The last of the five additional combat brigades being sent to Iraq as part of what the White House calls a surge of force will not arrive and begin operations in Iraq until June.

The current schedule calls for American troop numbers in Iraq to begin declining by September unless additional units are sent and more are held over.
So let's get this straight. The troops of the surge won't all get there until June -- this is the slowest surge in history -- and our military's new counterinsurgency doctrine puts a premium on sustained efforts, so the slowest of the surge troops may have to sustain their efforts for a whole eight months!

... IF we can swing it:
Any extension of the troop buildup would add to the strain on army and marine forces that are already stressed from years of continuous deployments, and would leave fewer troops available to respond to unanticipated crises.
...
If the Bush administration did decide to extend the troop increase, the pressures on the army would become particularly acute in November, when several army combat brigades are scheduled to leave Iraq.

Decisions must be made soon, army officials say, to identify potential replacement units or extensions.

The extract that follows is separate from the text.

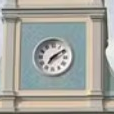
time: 7:09
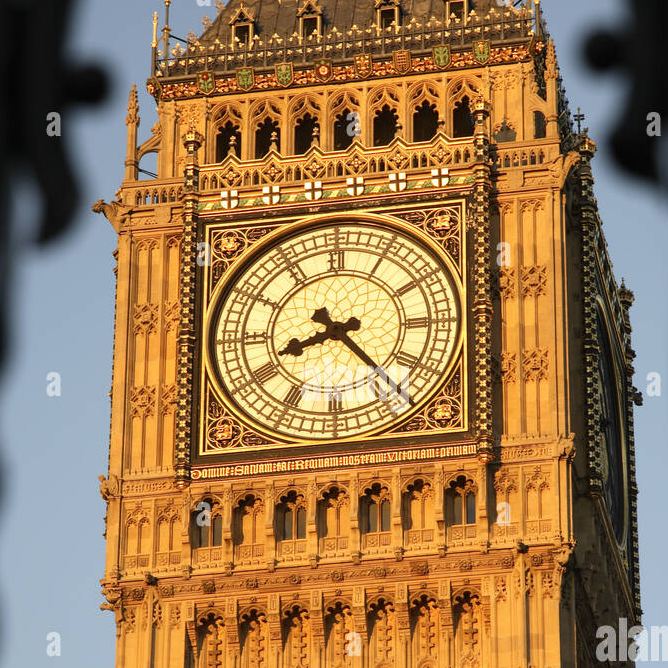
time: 8:23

A Pentagon official said that if the surge was extended, the army would be forced by the end of the year to send back to Iraq units that have spent less than one year at home...
So there's the rub. Or one of 'em, anyway.

The big problem, of course, is that we don't belong in Iraq in the first place. Iraq had never attacked us; it never even posed a significant threat. The Iraqi people lived under a brutal dictator -- but so what? People in countries all over the world live under brutal dictators. Is the proper role of the United States to invade all these countries and overthrow their brutal dictators? Of course not. The irony alone would be insupportable, because so many of these brutal dictators are currently in power -- as was Saddam Hussein -- thanks to overt and/or clandestine support from the United States.

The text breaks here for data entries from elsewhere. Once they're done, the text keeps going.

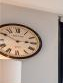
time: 2:50
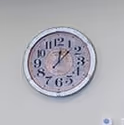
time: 12:07
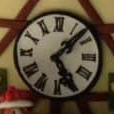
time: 5:07
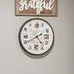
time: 4:40
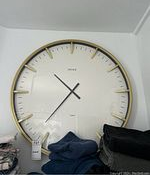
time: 10:36
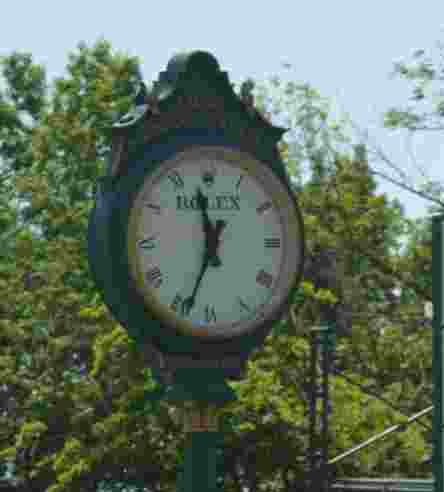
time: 11:34
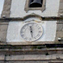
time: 11:27
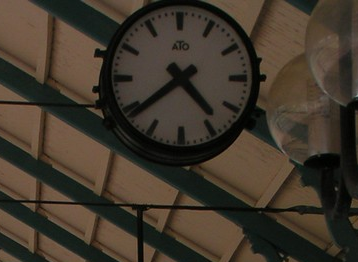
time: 4:38
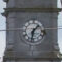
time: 1:32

But as a propaganda ploy, the surge may be the best idea yet. Rather than talking about how the administration deliberately fabricated the "intelligence" and other lies it felt were necessary to start this war; rather than talking about the hundreds of millions of dollars that have been spent trying to sell these lies to the American people; rather than talking about the thousands of dead American troops and the hundreds of thousands of dead Iraqi civilians who would be alive today if not for the unprovoked invasion and the illegal occupation that followed; rather than talking about who set up the sectarian death squads that now range freely in Iraq, death squads established in a deliberate attempt to destabilize Iraqi society; rather than talking about the tens of thousands of innocent people who have been arrested, tortured, and in many cases killed -- since we supposedly rid Iraq of its brutal torturers; rather than talking about the long-term effects of depleted uranium, the Pentagon's favorite munition, which just happens to cause cancer and birth defects; rather than talking about the trillions of dollars worth of oil that lie under Iraq's hot, dry, and now radioactive sand, or of the oil law the Americans are trying to force on Iraq, which would give control of all that oil to the foreign energy companies; rather than talking about the companies that are making the most money from this war, and the people who connect those companies to the policy-making (and war-making) center of the US government; rather than all of this, rather than any of it, in most cases, the debate tends to swirl around questions such as how many additional troops constitute a proper "surge", and how many months a proper surge should last.

What we should be talking about, of course, is how to get the mass murderers out of the White House and into holes in the ground.

Have I mentioned guillotines lately?



They truly do not deserve to be IMPEACHed!